Replicates and repeats
BMC Biology volume 14, Article number: 28 (2016)
The authors of this paper were interested to see whether the expression of three proteins (A, B and C) was altered in a knockout mouse model of a gene encoding Protein X. Each experiment measured the expression of a different protein and the results seem to show a clear increase in protein expression in the mutant mouse compared with the control. The results are reported as statistically significant, with impressive ‘n’ values in each condition: the authors say that n = 7 in each case. They confidently conclude that the level of each of the three proteins is increased in the knockout mutant.

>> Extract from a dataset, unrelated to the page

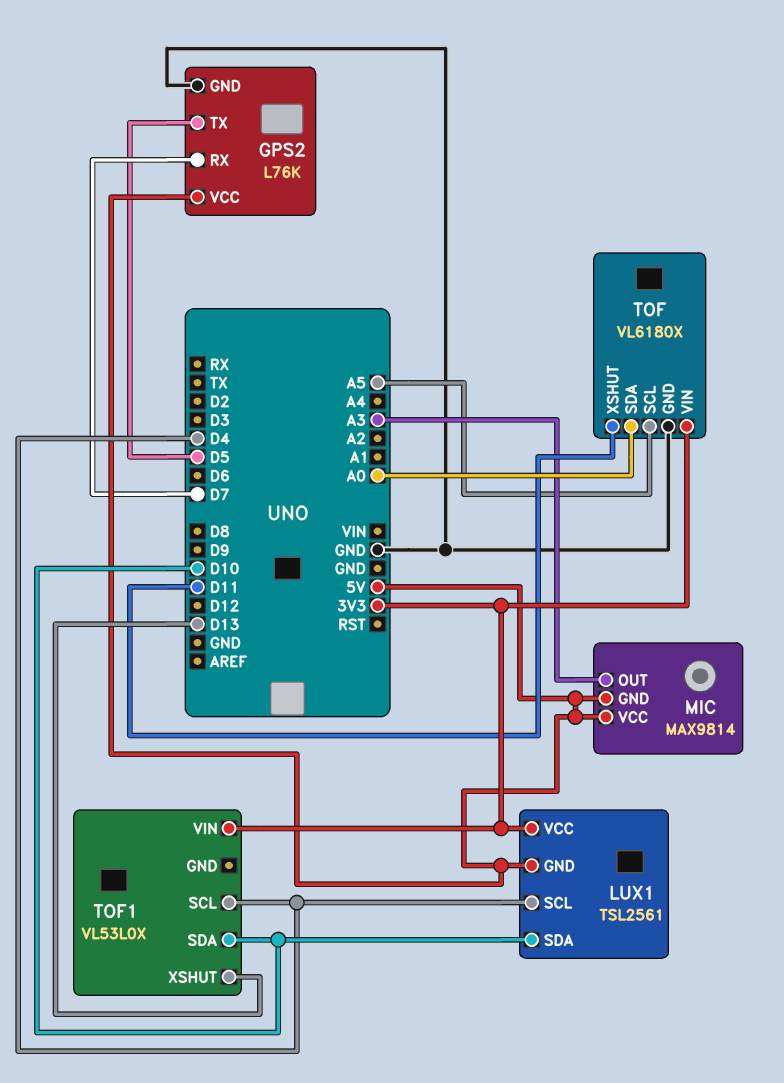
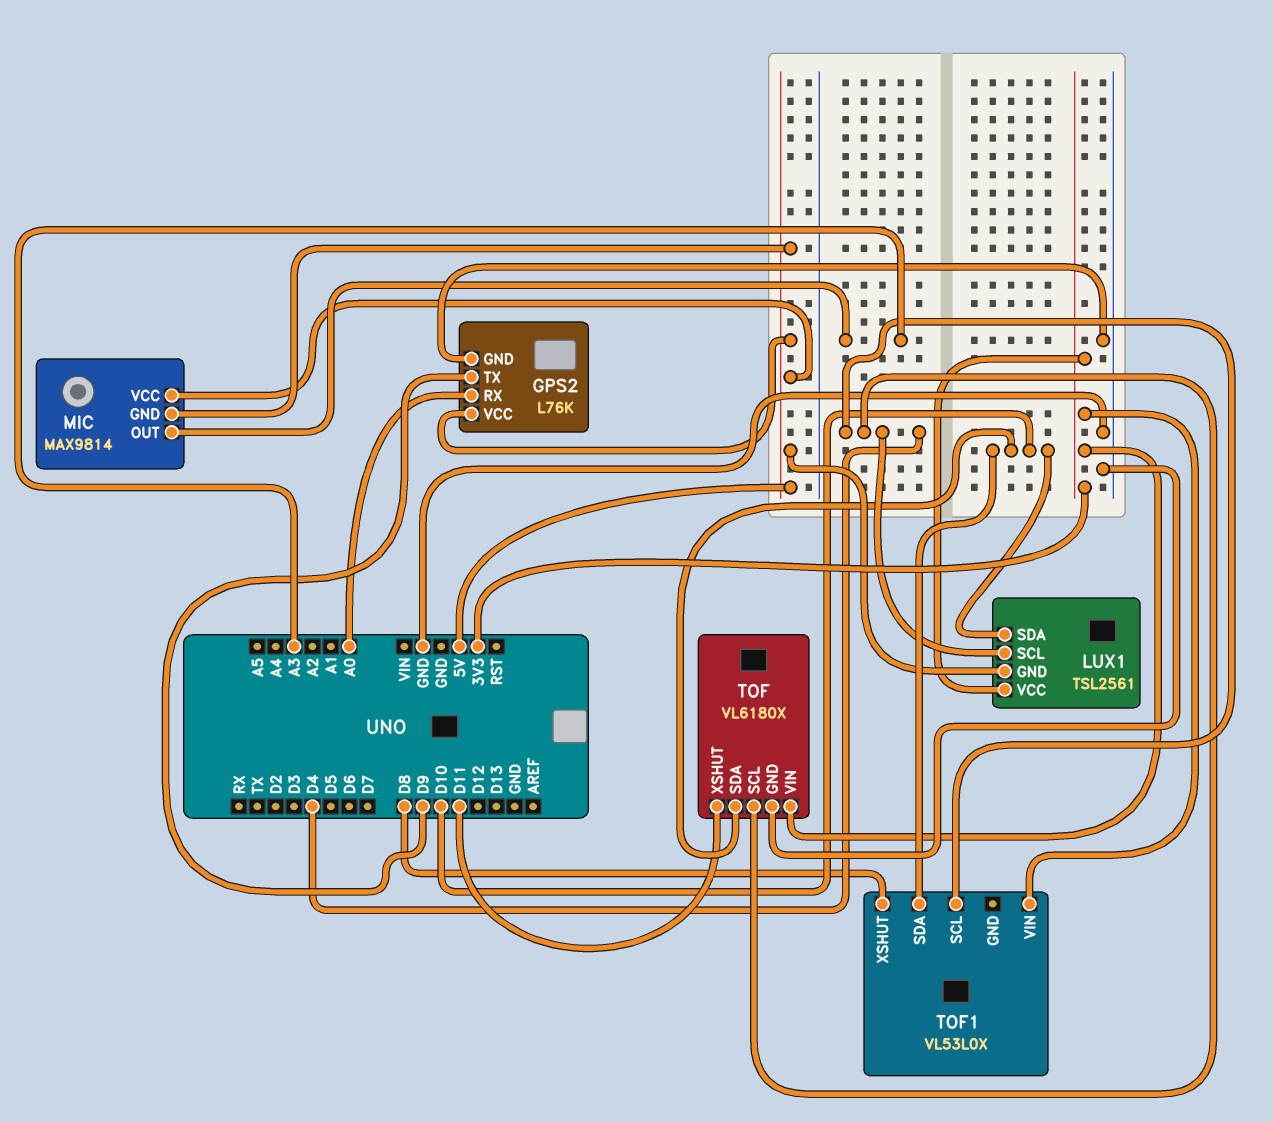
GPS2 pin RX: D7 -> A0
GPS2 pin TX: D5 -> D9
TOF pin SCL: A5 -> D4
TOF pin SDA: A0 -> D10
TOF1 pin XSHUT: D13 -> D8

Repeating an experiment to be confident that an observed effect represents a real phenomenon is key in biology and the reproducibility (or lack thereof) of research has garnered much attention recently. One important factor to consider (and report) is whether the replicates for each experiment are biological replicates or technical replicates. Broadly speaking, biological replicates are biologically distinct samples (e.g. the same type of organism treated or grown in the same conditions), which show biological variation; technical replicates are repeated measurements of a sample, which show variation of the measuring equipment and protocols.
Figure 1a shows the results of three experiments, each measuring the increase in expression of a protein in a knockout mouse model relative to the wild type, and the authors say in each case that “n = 7”. However, only Experiment 3 provides statistically significant support for their conclusions because of the inappropriate way the data were handled in Experiments 1 and 2.

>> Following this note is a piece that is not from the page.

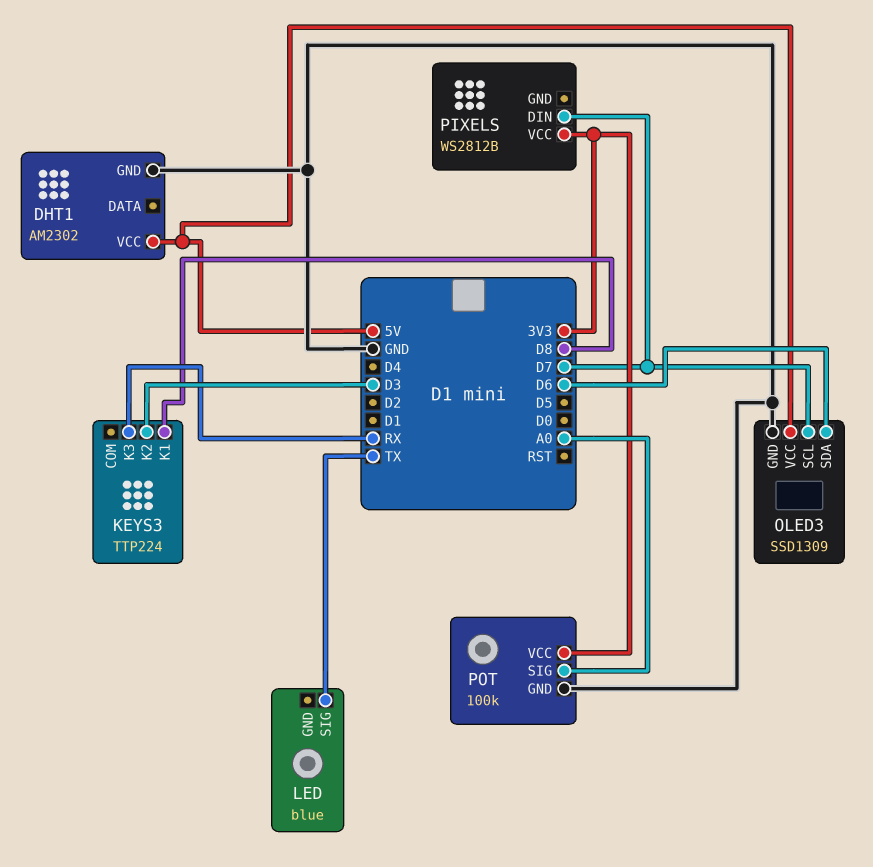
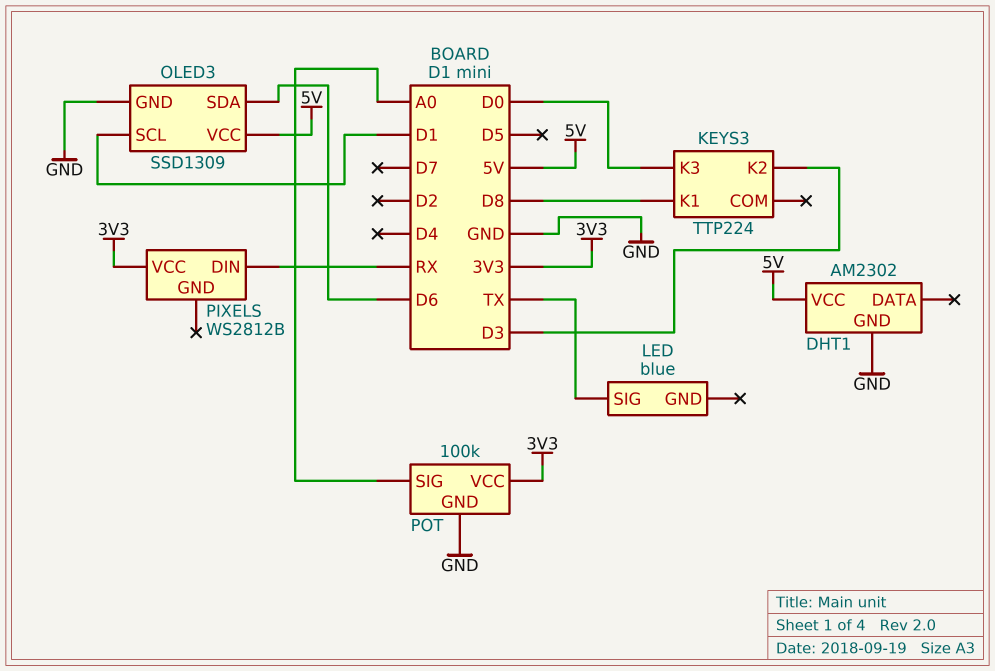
KEYS3 pin K3: RX -> D0
OLED3 pin SCL: D7 -> D1
PIXELS pin DIN: D7 -> RX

In Fig. 1b, the data values for each of the seven “n” values are plotted in each experiment. Different colours represent different biological replicates (i.e. different mice). Experiment 3 used seven different mice, measured once each. Experiment 1 used three mice but measured one of them five times, resulting in five technical replicates (red crosses). This skews the calculated mean heavily in favour of results from that mouse. If those technical replicates were combined into a single value, and the results from each mouse were given equal weighting, the overall result would no longer be statistically significant, since mice #2 and #3 (blue and green crosses) show no real change compared with the wild type.
In Experiment 2, although seven values are given, these come from only two mice (two biological replicates), with each measured more than once. The n value should therefore be reported as 2, not 7, and p values shouldn’t be given. The authors should also be concerned that the technical replicates for mouse #2 (blue crosses) are very different, suggesting that their equipment was faulty.